Just tried to install Auditbeat, Metricbeat, and Winlogbeat 8.13.1 and all the services fail to start.

Copying the start string from the services throws errors showing quotes in the wrong spots.

Removing the quotes allows the beats to start up properly.

I should note that his issue might occur in other beat versions. We're upgrading from 8.11.1 to 8.13.1.

Confirmed that removing the quotes from:

HKEY_LOCAL_MACHINE\SYSTEM\CurrentControlSet\Services\winlogbeat\ImagePath

Allows the services to start up properly. This won't help people who have installed to paths containing spaces (i.e. "c:\Program Files")

Can you please share what you passed to InstallDir? Preferably the full msiexec command?

msiexec /i https://artifacts.elastic.co/downloads/beats/winlogbeat/winlogbeat-8.13.1-windows-x86_64.msi INSTALLDIR=c:\beats\winlogbeat\ /qn /norestart

I tried quoting it as well (INSTALLDIR="c:\beats\winlogbeat") and still ran into problems.

Thanks for reporting this, we'll work on a fix shortly.

If you have the ability to run a command after the install you can workaround this issue by running sc to modify the binpath:

sc config winlogbeat binpath= "\"C:\Program Files\Elastic\Beats\8.13.2\winlogbeat\winlogbeat.exe\" --path.home \"C:\Program Files\Elastic\Beats\8.13.2\winlogbeat\" --path.config \"C:\Program Files\Elastic\Beats\8.13.2\winlogbeat\" --path.data \"C:\Program Files\Elastic\Beats\8.13.2\winlogbeat\data\" --path.logs \"C:\Program Files\Elastic\Beats\8.13.2\winlogbeat\logs\" -E logging.files.redirect_stderr=true"
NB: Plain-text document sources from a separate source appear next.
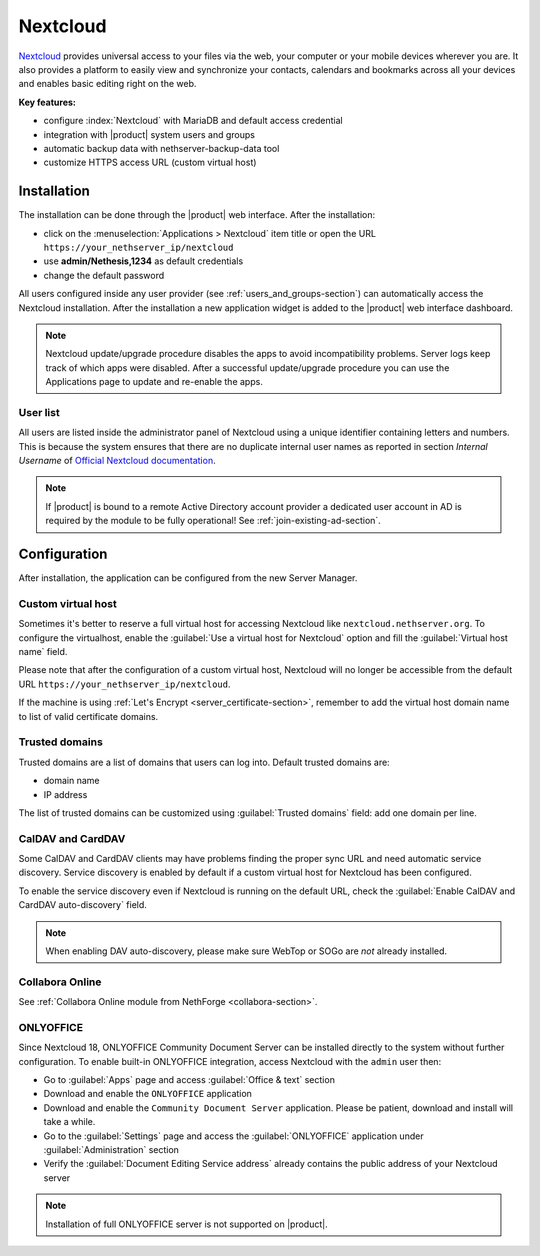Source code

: .. _nextcloud-section: 

=========
Nextcloud
=========

`Nextcloud <http://nextcloud.com/>`_ provides universal access to your files via the web,
your computer or your mobile devices wherever you are. It also provides a platform to easily
view and synchronize your contacts, calendars and bookmarks across all your devices and enables
basic editing right on the web.

**Key features:**

* configure :index:`Nextcloud` with MariaDB and default access credential
* integration with |product| system users and groups
* automatic backup data with nethserver-backup-data tool
* customize HTTPS access URL (custom virtual host)


Installation
============

The installation can be done through the |product| web interface.
After the installation:

* click on the :menuselection:`Applications > Nextcloud` item title or open the URL ``https://your_nethserver_ip/nextcloud``
* use **admin/Nethesis,1234** as default credentials
* change the default password

All users configured inside any user provider (see :ref:`users_and_groups-section`) can automatically access the Nextcloud installation.
After the installation a new application widget is added to the |product| web interface dashboard.

.. note::   Nextcloud update/upgrade procedure disables the apps to avoid incompatibility problems.
            Server logs keep track of which apps were disabled. After a successful update/upgrade procedure
            you can use the Applications page to update and re-enable the apps.

User list
---------

All users are listed inside the administrator panel of Nextcloud using a unique identifier containing letters and numbers.
This is because the system ensures that there are no duplicate internal user names as reported 
in section `Internal Username` of `Official Nextcloud documentation <https://docs.nextcloud.com>`_.

.. note::       If |product| is bound to a remote Active Directory account provider
                a dedicated user account in AD is required by the module to be fully
                operational! See :ref:`join-existing-ad-section`.

Configuration
=============

After installation, the application can be configured from the new Server Manager.

Custom virtual host
-------------------

Sometimes it's better to reserve a full virtual host for accessing Nextcloud like ``nextcloud.nethserver.org``.
To configure the virtualhost, enable the :guilabel:`Use a virtual host for Nextcloud` option and fill the :guilabel:`Virtual host name` field.

Please note that after the configuration of a custom virtual host, Nextcloud will no longer be accessible from the default URL ``https://your_nethserver_ip/nextcloud``.

If the machine is using :ref:`Let's Encrypt <server_certificate-section>`, remember to add the virtual host domain name to list of valid certificate domains.

Trusted domains
---------------

Trusted domains are a list of domains that users can log into. Default trusted domains are:

* domain name
* IP address

The list of trusted domains can be customized using :guilabel:`Trusted domains` field: add one domain per line.

CalDAV and CardDAV
------------------

Some CalDAV and CardDAV clients may have problems finding the proper sync URL and need automatic service discovery.
Service discovery is enabled by default if a custom virtual host for Nextcloud has been configured.

To enable the service discovery even if Nextcloud is running on the default URL,
check the :guilabel:`Enable CalDAV and CardDAV auto-discovery` field.

.. note:: When enabling DAV auto-discovery, please make sure WebTop or SOGo are *not* already installed.


Collabora Online
----------------

See :ref:`Collabora Online module from NethForge <collabora-section>`.


ONLYOFFICE
----------

Since Nextcloud 18, ONLYOFFICE Community Document Server can be installed directly to the system without further configuration.
To enable built-in ONLYOFFICE integration, access Nextcloud with the ``admin`` user then:

- Go to :guilabel:`Apps` page and access :guilabel:`Office & text` section
- Download and enable the ``ONLYOFFICE`` application
- Download and enable the ``Community Document Server`` application.  Please be patient, download and install will take a while.
- Go to the :guilabel:`Settings` page and access the :guilabel:`ONLYOFFICE` application under :guilabel:`Administration` section
- Verify the :guilabel:`Document Editing Service address` already contains the public address of your Nextcloud server

.. note:: Installation of full ONLYOFFICE server is not supported on |product|.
Changing the paths to match your custom path

1 Like

You can follow the fix here: Remove trailing slash and store data and logs in subfolders by strawgate · Pull Request #264 · elastic/elastic-stack-installers · GitHub

No worries--we use saltstack for deployment. We already pushed out updated registry keys as a work-around.